This pipeline demonstrates how to use the Clean Missing Values Snap to process missing values in a dataset using the most popular value (mode).
-
Configure the
CSV Generator
Snap to generate the input dataset.
The dataset includes some missing values, particularly in the $Category field.
-
Pass the input through the Type Converter Snap to automatically detect and convert data types.
-
Use the
Copy
Snap to duplicate the input data
stream.
The Snap is configured to output two streams:
- The first stream is passed to the Clean Missing Values Snap.

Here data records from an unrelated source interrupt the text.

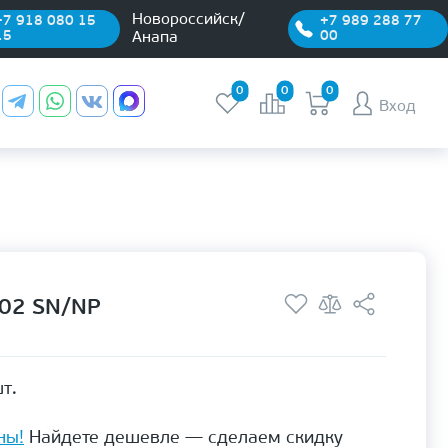
Новороссийск/
+7 918 080 15
+7 989 288 77
15
00
Анапа
0
0
0
Вход
-02 SN/NP
т.
ны!
Найдете дешевле — сделаем скидку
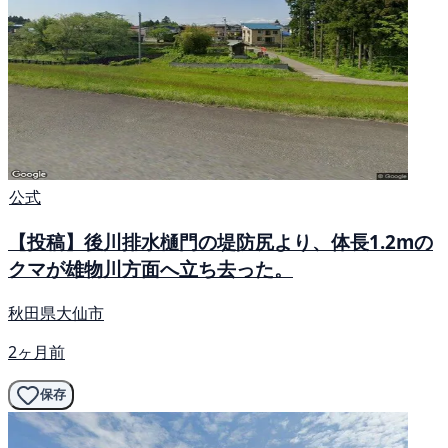
公式
【投稿】後川排水樋門の堤防尻より、体長1.2mの
クマが雄物川方面へ立ち去った。
秋田県大仙市
2ヶ月前
保存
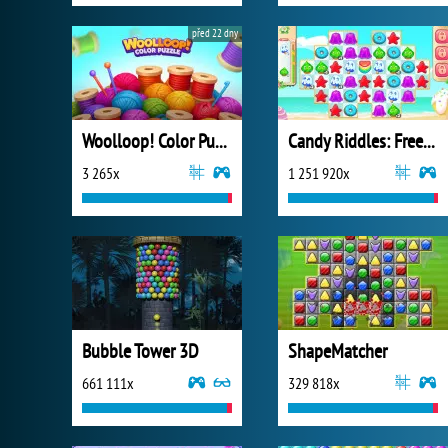
před 22 dny
Woolloop! Color Puzzle
Candy Riddles: Free Match 3 Puzzle
3 265x
1 251 920x
Bubble Tower 3D
ShapeMatcher
661 111x
329 818x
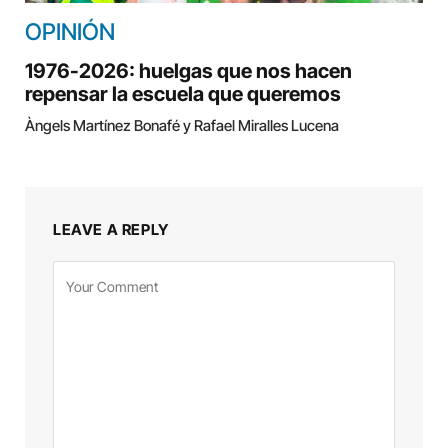
OPINIÓN
1976-2026: huelgas que nos hacen
repensar la escuela que queremos
Àngels Martínez Bonafé y Rafael Miralles Lucena
LEAVE A REPLY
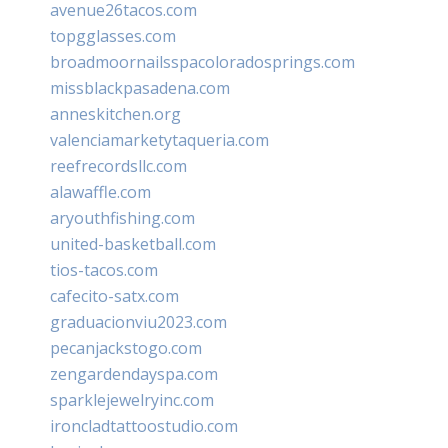
avenue26tacos.com
topgglasses.com
broadmoornailsspacoloradosprings.com
missblackpasadena.com
anneskitchen.org
valenciamarketytaqueria.com
reefrecordsllc.com
alawaffle.com
aryouthfishing.com
united-basketball.com
tios-tacos.com
cafecito-satx.com
graduacionviu2023.com
pecanjackstogo.com
zengardendayspa.com
sparklejewelryinc.com
ironcladtattoostudio.com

- The second stream is passed to the Profile Snap to compute field statistics.
-
Configure the Profile Snap to calculate
field-level statistics on the input data.

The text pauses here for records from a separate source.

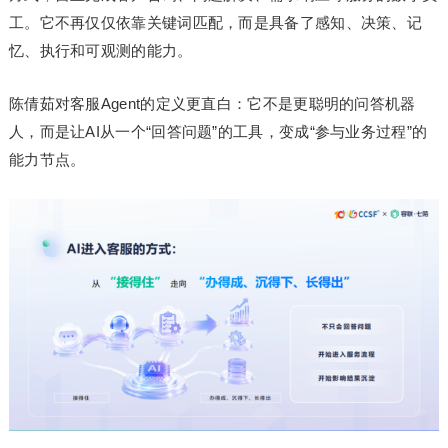
工。它不再仅仅依靠关键词匹配，而是具备了感知、决策、记
忆、执行和可观测的能力。
陈倩茹对客服Agent的定义更直白：它不是更聪明的问答机器
人，而是让AI从一个“回答问题”的工具，变成“参与业务过程”的
能力节点。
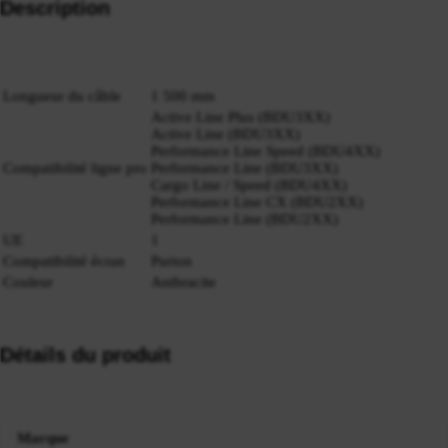
Description
Longueur du câble
1 500 mm
Active Line Plus (BDU3XX)
Active Line (BDU3XX)
Performance Line Speed (BDU4XX)
Compatibilité ligne pro
Performance Line (BDU3XX)
Cargo Line / Speed (BDU4XX)
Performance Line CX (BDU2XX)
Performance Line (BDU2XX)
UE
1
Compatibilité écran
Purion
Couleur
Anthracite
Détails du produit
Marque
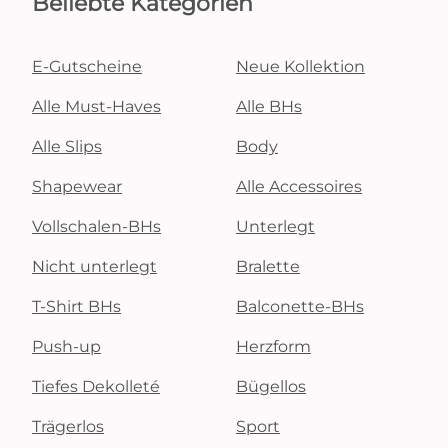
Beliebte Kategorien
E-Gutscheine
Neue Kollektion
Alle Must-Haves
Alle BHs
Alle Slips
Body
Shapewear
Alle Accessoires
Vollschalen-BHs
Unterlegt
Nicht unterlegt
Bralette
T-Shirt BHs
Balconette-BHs
Push-up
Herzform
Tiefes Dekolleté
Bügellos
Trägerlos
Sport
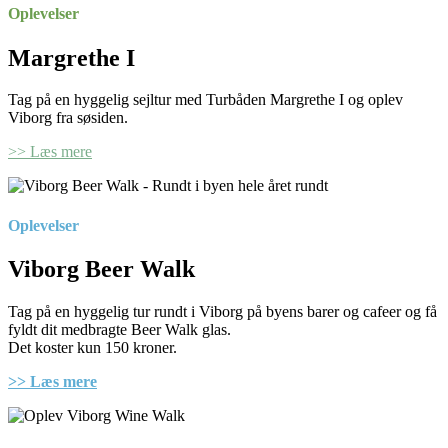
Oplevelser
Margrethe I
Tag på en hyggelig sejltur med Turbåden Margrethe I og oplev
Viborg fra søsiden.
>> Læs mere
Oplevelser
Viborg Beer Walk
Tag på en hyggelig tur rundt i Viborg på byens barer og cafeer og få
fyldt dit medbragte Beer Walk glas.
Det koster kun 150 kroner.
>> Læs mere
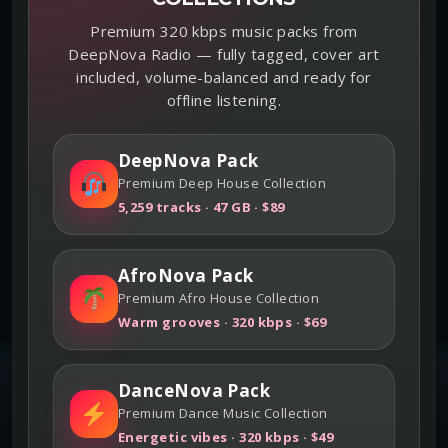
Premium 320 kbps music packs from
DeepNova Radio — fully tagged, cover art
included, volume-balanced and ready for
offline listening.
DeepNova Pack
Premium Deep House Collection
5,259 tracks · 47 GB · $89
AfroNova Pack
Premium Afro House Collection
Warm grooves · 320 kbps · $69
DanceNova Pack
Premium Dance Music Collection
Energetic vibes · 320 kbps · $49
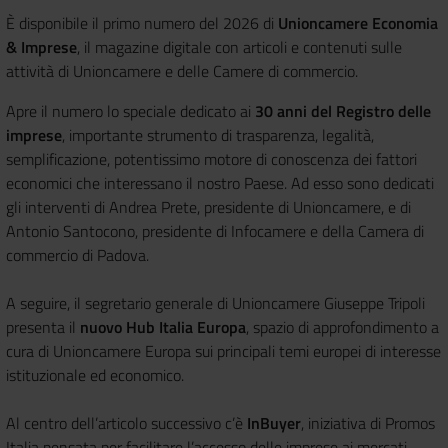
È disponibile il primo numero del 2026 di
Unioncamere Economia
& Imprese
, il magazine digitale con articoli e contenuti sulle
attività di Unioncamere e delle Camere di commercio.
Apre il numero lo speciale dedicato ai
30 anni del Registro delle
imprese
, importante strumento di trasparenza, legalità,
semplificazione, potentissimo motore di conoscenza dei fattori
economici che interessano il nostro Paese. Ad esso sono dedicati
gli interventi di Andrea Prete, presidente di Unioncamere, e di
Antonio Santocono, presidente di Infocamere e della Camera di
commercio di Padova.
A seguire, il segretario generale di Unioncamere Giuseppe Tripoli
presenta il
nuovo Hub Italia Europa
, spazio di approfondimento a
cura di Unioncamere Europa sui principali temi europei di interesse
istituzionale ed economico.
Al centro dell’articolo successivo c’è
InBuyer
, iniziativa di Promos
Italia pensata per facilitare l’accesso delle imprese ai mercati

This Snap identifies missing values and calculates the most popular value for each
field.
Note: In this example, the most popular value in the
$Category field is Publishing, which is used to fill
in missing values.
-
Configure the Clean Missing Values Snap to impute missing values with the most popular value.

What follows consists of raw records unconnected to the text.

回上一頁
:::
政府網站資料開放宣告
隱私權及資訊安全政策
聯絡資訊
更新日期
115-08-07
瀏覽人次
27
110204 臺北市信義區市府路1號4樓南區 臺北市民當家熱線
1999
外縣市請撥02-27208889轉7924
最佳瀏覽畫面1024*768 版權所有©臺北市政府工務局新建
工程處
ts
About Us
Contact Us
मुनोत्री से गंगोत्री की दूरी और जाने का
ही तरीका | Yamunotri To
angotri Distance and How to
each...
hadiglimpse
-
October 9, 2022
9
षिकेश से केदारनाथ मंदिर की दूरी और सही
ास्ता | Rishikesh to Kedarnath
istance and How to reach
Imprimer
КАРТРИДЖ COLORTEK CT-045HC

The Snap takes two input views:
- The first input view receives the raw data from the Copy Snap.
- The second input view receives the statistics from the Profile Snap.
Configure the Snap with the rule Impute with Popular to handle missing values in the $Category field.
Note:
The Snap replaces missing, null, or whitespace values with the most popular value derived from the Profile Snap.
-
Use the
File Writer
Snap to write the cleaned
output to a file.
To successfully reuse pipelines:
- Download and import the pipeline in to the SnapLogic Platform.
- Configure Snap accounts, as applicable.
- Provide pipeline parameters, as applicable.